Erratum to: Const Polit Econ DOI 10.1007/s10602-016-9224-8

In the original publication of the article, there is an error in Sect. 2.1. The model in the paper includes a probability of successfully avoiding interdiction when supplying illicit goods. In one paragraph, the article mistakenly refers to the probability of failing to avoid interdiction and includes the incorrect sign when comparing the quality of institutions between the two countries in the model, North and South. The reference should be to the probability of successfully avoiding interdiction. The following text corrects the mistake:

When considering the supply side of the model, I impose the restriction that illicit goods are produced using a Leontief technology, \( q_{z} = \hbox{min} (q(1), \ldots ,q(z)) \), where \( z \) represents the number of stages required to get the illicit good to market. Labor, \( L \), is the only factor of production hired in the intermediate good sectors. For each intermediate step, there is an independent probability of success of avoiding detection, where the overall probability of successful subversion is expressed as \( \rho (z) \). This means the output of a particular illicit commodity is \( \hbox{min} (l(1), \ldots ,l(z)) \) with probability \( \rho (z) \) and zero with probability \( 1 - \rho (z) \). As the complexity of production is rooted in the number of intermediate steps required in trade, a higher \( z \) means a greater number of opportunities for something to go wrong (i.e., \( d\rho /dz < 0 \)).

Suppose North and South differ in their institutional quality (enforcement of the rule of law). This is indicated by \( \rho_{N} (z) < \rho_{S} (z) \) for any \( z \), meaning North is relatively better at enforcing prohibition.

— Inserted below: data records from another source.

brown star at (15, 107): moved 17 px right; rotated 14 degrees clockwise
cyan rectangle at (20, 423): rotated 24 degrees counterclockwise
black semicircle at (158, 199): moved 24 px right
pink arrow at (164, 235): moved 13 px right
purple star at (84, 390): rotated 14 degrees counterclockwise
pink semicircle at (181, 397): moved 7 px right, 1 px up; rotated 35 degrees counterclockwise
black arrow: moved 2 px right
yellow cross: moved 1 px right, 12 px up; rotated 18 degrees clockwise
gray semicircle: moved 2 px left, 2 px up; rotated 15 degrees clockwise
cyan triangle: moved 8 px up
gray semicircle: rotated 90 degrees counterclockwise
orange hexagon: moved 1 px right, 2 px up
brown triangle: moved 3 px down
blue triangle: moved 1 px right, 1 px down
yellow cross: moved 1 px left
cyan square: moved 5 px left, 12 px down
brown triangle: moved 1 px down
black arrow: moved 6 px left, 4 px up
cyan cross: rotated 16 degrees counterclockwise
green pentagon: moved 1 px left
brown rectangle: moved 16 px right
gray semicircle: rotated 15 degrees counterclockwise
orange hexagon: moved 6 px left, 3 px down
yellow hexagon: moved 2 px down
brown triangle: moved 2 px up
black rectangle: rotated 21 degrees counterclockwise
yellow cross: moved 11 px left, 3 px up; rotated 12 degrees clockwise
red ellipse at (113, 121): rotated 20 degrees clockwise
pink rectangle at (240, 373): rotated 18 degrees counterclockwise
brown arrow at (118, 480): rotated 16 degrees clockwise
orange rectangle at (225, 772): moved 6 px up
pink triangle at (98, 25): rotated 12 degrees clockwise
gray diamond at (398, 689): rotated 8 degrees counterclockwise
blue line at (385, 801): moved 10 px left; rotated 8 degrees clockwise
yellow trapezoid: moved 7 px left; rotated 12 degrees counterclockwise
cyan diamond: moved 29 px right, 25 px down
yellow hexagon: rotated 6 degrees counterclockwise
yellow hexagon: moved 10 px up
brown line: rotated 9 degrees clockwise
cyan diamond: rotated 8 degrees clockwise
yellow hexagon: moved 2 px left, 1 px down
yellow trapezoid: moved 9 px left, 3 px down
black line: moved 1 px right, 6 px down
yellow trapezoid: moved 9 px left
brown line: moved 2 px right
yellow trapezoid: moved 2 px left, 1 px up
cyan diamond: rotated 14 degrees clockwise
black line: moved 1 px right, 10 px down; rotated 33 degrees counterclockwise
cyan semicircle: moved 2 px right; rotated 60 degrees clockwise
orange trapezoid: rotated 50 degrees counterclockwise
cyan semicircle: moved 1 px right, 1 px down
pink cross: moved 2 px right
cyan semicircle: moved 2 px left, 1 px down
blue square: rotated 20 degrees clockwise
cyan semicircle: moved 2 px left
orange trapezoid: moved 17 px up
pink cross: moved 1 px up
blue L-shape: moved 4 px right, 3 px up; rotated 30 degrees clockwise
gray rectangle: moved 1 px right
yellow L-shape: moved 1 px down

Based on the production technology, there are \( z \) intermediate steps in production and a probability of successful subversion equal to \( \rho (z) \), implying that the expected output per worker is given by \( \frac{\rho (z)}{z} \) in that industry. This implies that \( a^{N} (z) = \frac{z}{{\rho_{N} (z)}} \) and \( a^{S} (z) = \frac{z}{{\rho_{S} (z)}} \), which indicate that a higher institutional quality implies a greater unit labor requirement in illicit markets. This provides the result that comparative advantage will be divided along the continuum of goods according to unit labor costs, as indicated in the original article.

Finally, in Sect. 2.3, the possibility of corruption would allow South to expand its production of illicit goods through the increase of \( \rho_{S} (z) \) rather than decreasing it.